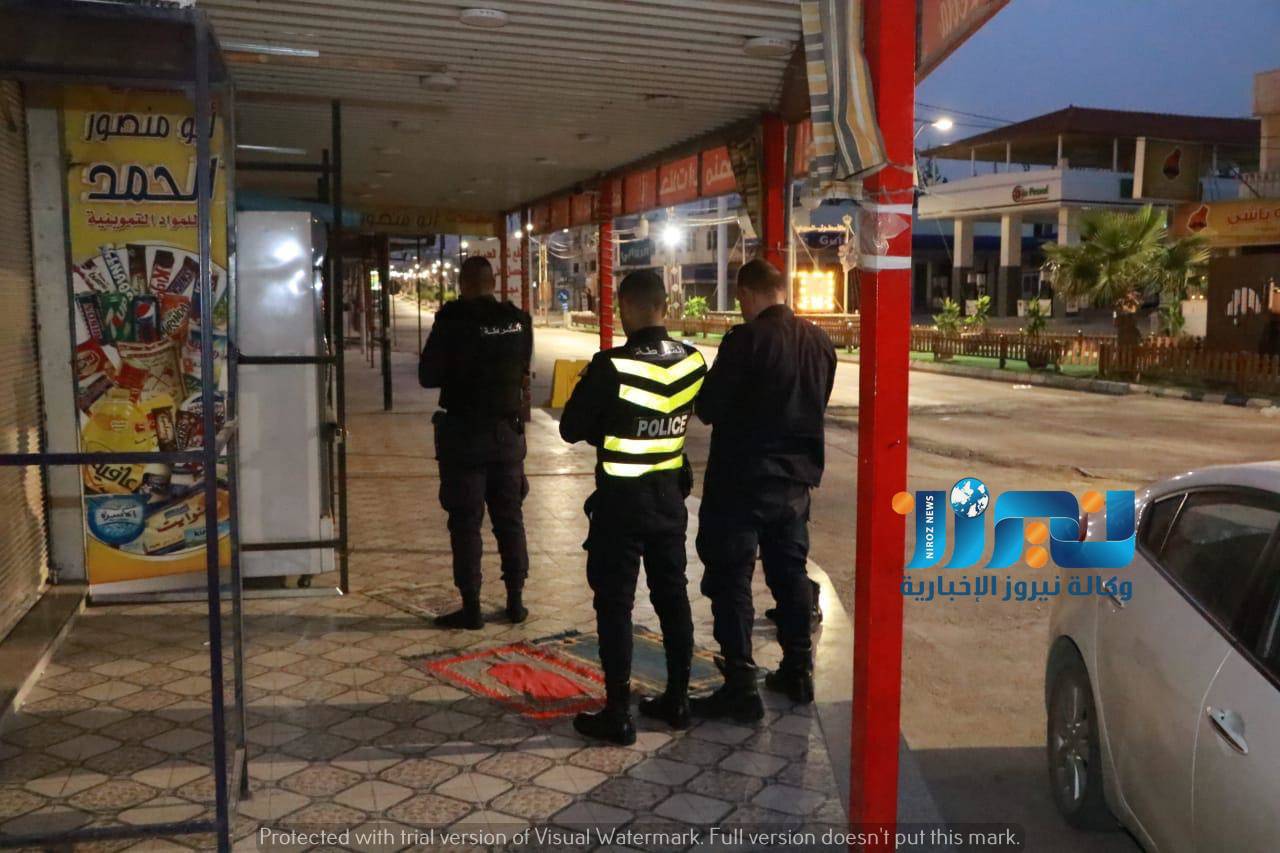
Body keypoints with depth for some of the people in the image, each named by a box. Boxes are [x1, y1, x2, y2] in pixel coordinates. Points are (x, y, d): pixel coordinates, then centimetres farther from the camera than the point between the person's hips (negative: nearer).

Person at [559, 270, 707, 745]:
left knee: (614, 605, 3)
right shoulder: (693, 363, -3)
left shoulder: (611, 367, -20)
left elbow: (571, 429, -11)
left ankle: (617, 714, 8)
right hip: (669, 496, 6)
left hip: (621, 500, -5)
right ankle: (676, 700, 25)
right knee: (672, 597, 15)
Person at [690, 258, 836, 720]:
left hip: (741, 479, -7)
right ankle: (797, 672, 27)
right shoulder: (819, 341, 3)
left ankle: (740, 686, 2)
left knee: (731, 580, 1)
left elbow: (709, 408, -15)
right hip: (795, 477, 7)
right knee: (790, 573, 18)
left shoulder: (747, 339, -17)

+++++

> **Description of the task**
Which lines in the entries above contain the string "shoulder"? Report each such line in full, treating uppercase and lowercase as different.

> **Written answer**
right shoulder: (693, 363, -3)
left shoulder: (611, 367, -20)
right shoulder: (819, 341, 3)
left shoulder: (747, 339, -17)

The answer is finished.